Prelude
ODT这个东西真是太好用了,以后写暴力骗分可以用,写在这里mark一下。
题目链接:ヽ(✿゚▽゚)ノ
Solution
先把原题解贴在这里:(ノ*・ω・)ノ
简单地说,因为数据是全部随机的,所以一定会有特别多的区间set,就会有很多数字相同,那么我们暴力把相同的数字合并成一个点,合并完之后数组就变得很短,然后对于询问暴力做就可以了。
具体复杂度是什么我也不会证明qwq,所以就把由乃的题解贴上来了qwq,感觉很靠谱的样子。
题解中给的是用STL的set维护缩点后的数组,我感觉不是很好写,就直接用数组维护了。
ddd还写过链表维护的,不过感觉都差不多,反正复杂度都是对的,肯定能过qwq。
Code
#include <bits/stdc++.h>
#define dprint printf
using namespace std;
typedef long long ll;
typedef pair<ll,int> pli;
const int MAXN = 100010;
int _w;
void noprint(...) {}
int fpow( int a, int b, int mod ) {
int c = 1;
while(b) {
if( b & 1 ) c = int(1LL * c * a % mod);
a = int(1LL * a * a % mod);
b >>= 1;
}
return c;
}
int inter( int l1, int r1, int l2, int r2 ) {
int l = max(l1, l2);
int r = min(r1, r2);
return max(r-l+1, 0);
}
int n, m, seed, vmax;
ll a[MAXN];
int rnd() {
const int MOD = 1e9+7;
int ret = seed;
seed = int((1LL * seed * 7 + 13) % MOD);
return ret;
}
pli b[MAXN];
int sz;
void prelude() {
sz = 1;
b[sz-1].first = a[1], b[sz-1].second = 0;
for( int i = 1; i <= n; ++i ) {
if( b[sz-1].first == a[i] ) {
++b[sz-1].second;
} else {
b[sz].first = a[i], b[sz].second = 1, ++sz;
}
}
}
pli c[MAXN];
int csz;
void append( ll x, int cnt ) {
if( csz && c[csz-1].first == x )

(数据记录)
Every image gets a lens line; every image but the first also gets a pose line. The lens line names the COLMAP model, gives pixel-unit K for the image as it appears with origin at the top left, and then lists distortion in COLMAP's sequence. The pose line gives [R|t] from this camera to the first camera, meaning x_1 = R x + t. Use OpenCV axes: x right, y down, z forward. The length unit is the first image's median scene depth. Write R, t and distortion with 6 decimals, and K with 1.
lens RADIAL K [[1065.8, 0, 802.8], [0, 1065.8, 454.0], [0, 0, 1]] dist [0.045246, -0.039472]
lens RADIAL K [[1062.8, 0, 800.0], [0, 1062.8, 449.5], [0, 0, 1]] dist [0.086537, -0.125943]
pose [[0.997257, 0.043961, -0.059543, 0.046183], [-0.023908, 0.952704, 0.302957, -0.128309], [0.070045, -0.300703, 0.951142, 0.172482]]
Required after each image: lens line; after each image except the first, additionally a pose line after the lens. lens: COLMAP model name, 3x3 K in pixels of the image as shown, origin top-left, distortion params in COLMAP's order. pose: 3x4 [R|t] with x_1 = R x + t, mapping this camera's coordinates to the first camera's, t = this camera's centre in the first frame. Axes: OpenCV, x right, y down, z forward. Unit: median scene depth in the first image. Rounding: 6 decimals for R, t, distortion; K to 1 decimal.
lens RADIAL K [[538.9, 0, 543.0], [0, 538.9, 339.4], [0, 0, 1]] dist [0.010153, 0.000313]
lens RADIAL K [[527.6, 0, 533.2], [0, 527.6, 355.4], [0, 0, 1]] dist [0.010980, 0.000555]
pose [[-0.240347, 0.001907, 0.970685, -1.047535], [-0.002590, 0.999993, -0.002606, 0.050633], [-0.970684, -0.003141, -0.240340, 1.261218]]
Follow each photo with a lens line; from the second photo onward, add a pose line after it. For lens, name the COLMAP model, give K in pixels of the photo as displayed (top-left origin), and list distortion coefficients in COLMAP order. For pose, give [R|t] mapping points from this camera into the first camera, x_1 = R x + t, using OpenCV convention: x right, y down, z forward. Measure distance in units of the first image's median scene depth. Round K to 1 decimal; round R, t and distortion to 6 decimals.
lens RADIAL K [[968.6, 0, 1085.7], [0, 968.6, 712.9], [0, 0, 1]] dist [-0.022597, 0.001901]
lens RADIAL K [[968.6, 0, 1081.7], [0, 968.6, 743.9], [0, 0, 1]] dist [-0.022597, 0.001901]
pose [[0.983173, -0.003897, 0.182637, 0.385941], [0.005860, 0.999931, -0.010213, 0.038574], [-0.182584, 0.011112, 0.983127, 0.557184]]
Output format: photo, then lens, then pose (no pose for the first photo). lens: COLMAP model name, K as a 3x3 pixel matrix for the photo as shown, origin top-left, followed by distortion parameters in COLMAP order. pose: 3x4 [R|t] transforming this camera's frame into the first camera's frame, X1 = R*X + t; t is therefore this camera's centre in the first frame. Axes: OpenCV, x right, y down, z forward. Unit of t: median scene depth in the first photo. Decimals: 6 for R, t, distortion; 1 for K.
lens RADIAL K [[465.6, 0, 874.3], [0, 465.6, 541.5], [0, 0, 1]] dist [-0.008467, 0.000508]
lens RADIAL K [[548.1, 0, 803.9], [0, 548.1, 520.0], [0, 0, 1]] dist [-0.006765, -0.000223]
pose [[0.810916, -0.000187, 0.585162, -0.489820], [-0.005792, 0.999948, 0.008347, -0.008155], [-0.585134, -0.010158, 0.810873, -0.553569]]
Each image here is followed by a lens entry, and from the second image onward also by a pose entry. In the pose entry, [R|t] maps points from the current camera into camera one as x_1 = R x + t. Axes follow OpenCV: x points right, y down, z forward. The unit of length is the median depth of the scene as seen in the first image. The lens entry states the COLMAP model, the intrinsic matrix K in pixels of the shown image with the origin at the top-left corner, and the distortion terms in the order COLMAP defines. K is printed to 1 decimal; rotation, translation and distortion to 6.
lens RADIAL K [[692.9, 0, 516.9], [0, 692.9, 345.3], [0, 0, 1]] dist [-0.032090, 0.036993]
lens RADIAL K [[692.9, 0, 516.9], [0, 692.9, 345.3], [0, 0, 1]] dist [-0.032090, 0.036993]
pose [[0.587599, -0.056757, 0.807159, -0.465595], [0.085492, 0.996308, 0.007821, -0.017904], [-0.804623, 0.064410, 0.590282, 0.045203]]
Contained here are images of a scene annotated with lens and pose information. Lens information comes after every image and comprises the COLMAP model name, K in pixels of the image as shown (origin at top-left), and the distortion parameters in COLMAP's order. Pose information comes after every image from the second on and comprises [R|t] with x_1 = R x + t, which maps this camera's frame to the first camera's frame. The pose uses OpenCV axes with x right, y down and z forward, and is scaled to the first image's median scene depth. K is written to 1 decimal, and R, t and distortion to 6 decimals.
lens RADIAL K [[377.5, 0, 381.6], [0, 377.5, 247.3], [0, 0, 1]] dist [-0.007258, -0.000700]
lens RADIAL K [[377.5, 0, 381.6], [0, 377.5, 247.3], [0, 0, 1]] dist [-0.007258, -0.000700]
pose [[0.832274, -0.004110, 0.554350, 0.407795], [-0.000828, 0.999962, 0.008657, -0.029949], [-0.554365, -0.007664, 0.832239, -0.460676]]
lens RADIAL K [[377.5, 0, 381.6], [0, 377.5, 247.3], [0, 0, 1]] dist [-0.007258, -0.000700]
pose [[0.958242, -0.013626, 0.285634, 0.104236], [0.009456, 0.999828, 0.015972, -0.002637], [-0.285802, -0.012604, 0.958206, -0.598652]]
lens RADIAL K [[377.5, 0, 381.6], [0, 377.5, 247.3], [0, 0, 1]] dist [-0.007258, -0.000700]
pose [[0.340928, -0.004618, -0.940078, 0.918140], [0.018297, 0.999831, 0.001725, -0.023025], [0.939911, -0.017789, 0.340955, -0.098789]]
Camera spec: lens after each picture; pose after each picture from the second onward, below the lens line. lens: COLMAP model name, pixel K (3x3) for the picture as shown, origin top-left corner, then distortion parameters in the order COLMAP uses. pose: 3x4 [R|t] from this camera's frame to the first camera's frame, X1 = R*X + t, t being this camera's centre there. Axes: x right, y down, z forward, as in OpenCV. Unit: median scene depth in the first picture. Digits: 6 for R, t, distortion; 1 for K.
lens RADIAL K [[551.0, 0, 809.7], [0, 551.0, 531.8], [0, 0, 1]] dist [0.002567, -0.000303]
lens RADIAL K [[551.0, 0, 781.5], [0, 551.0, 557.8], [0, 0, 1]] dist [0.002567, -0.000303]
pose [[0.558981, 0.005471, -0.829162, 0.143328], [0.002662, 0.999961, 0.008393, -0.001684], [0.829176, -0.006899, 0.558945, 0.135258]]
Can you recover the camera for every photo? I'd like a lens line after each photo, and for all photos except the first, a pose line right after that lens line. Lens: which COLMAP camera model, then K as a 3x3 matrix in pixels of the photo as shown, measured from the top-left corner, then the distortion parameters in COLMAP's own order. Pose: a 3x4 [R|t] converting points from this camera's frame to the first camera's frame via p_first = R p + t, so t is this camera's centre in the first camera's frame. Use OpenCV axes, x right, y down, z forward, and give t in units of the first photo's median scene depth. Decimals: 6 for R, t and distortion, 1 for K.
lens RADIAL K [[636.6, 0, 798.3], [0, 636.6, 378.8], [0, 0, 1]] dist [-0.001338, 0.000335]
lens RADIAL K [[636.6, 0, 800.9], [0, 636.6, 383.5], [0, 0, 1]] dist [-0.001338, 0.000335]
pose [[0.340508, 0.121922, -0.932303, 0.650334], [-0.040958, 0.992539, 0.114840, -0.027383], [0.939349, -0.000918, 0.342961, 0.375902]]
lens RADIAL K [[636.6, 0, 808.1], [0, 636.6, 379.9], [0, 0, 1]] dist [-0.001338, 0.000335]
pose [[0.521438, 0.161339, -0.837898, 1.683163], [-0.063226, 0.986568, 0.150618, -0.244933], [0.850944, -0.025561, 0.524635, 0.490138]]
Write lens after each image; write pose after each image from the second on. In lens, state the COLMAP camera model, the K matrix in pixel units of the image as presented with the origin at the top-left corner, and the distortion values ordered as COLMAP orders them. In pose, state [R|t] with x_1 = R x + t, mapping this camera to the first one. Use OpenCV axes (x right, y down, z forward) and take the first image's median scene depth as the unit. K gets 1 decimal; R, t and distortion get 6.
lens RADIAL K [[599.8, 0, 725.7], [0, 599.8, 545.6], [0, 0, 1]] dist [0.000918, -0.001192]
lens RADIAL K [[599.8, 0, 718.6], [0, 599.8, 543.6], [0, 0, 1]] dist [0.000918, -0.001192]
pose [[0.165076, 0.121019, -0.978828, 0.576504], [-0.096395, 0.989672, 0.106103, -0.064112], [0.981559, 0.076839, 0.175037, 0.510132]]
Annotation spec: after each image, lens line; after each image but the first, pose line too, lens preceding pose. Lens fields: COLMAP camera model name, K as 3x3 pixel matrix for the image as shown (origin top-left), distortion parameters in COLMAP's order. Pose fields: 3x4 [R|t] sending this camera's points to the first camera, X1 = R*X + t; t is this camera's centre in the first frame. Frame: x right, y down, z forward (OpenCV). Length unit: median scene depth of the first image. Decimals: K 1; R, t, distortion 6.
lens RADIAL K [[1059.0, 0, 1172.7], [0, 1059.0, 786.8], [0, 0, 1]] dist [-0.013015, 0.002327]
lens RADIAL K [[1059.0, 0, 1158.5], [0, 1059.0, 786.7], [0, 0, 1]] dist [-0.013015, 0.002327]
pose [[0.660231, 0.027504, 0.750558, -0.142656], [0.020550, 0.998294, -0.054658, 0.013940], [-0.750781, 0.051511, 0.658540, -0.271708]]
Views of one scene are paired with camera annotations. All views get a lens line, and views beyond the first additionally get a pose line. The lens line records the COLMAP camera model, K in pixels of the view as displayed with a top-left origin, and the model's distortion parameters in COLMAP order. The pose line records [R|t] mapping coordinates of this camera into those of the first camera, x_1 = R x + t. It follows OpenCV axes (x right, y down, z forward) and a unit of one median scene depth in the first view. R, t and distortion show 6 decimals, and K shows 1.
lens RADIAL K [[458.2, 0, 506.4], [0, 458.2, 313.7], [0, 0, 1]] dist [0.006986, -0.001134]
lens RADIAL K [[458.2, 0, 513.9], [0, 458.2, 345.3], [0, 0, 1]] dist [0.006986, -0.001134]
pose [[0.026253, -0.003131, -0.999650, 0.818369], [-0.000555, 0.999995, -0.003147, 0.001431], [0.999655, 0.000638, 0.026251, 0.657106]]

• 任务要求 1: 对照ODT题解，判断 (a)、(b)、(c) 三个说法是否与它一致，每项回答"是"或"否"，并原样引用起决定作用的原文字句。(a) 作者能够证明这种做法的复杂度。(b) 原题解用STL的set维护缩点后的数组。(c) 作者在自己的代码里用链表维护缩点后的数组。
• 任务要求 2: 从ODT题解最后一行之后接着往下写。
这些数据记录来自另外的出处。

• 参考答案 1:
(a) 否："具体复杂度是什么我也不会证明qwq"
(b) 是："题解中给的是用STL的set维护缩点后的数组"
(c) 否："就直接用数组维护了"

• 参考答案 2:
c[csz-1].second += cnt;
else
c[csz].first = x, c[csz].second = cnt, ++csz;
}
void solve1( int l, int r, int x ) {
int L = 0, R = 0;
csz = 0;
for( int i = 0; i < sz; ++i ) {
L = R+1;
R = L + b[i].second - 1;
ll num = b[i].first;
int cntl = inter(L, l-1, L, R);
int cnt = inter(L, R, l, r);
int cntr = inter(r+1, R, L, R);
if( cntl ) append(num, cntl);
if( cnt ) append(num+x, cnt);
if( cntr ) append(num, cntr);
}
sz = csz;
for( int i = 0; i < sz; ++i )
b[i] = c[i];
}
void solve2( int l, int r, int x ) {
int L = 0, R = 0;
csz = 0;
for( int i = 0; i < sz; ++i ) {
L = R+1;
R = L + b[i].second - 1;
ll num = b[i].first;
int cntl = inter(L, l-1, L, R);
int cnt = inter(L, R, l, r);
int cntr = inter(r+1, R, L, R);
if( cntl ) append(num, cntl);
if( cnt ) append(x, cnt);
if( cntr ) append(num, cntr);
}
sz = csz;
for( int i = 0; i < sz; ++i )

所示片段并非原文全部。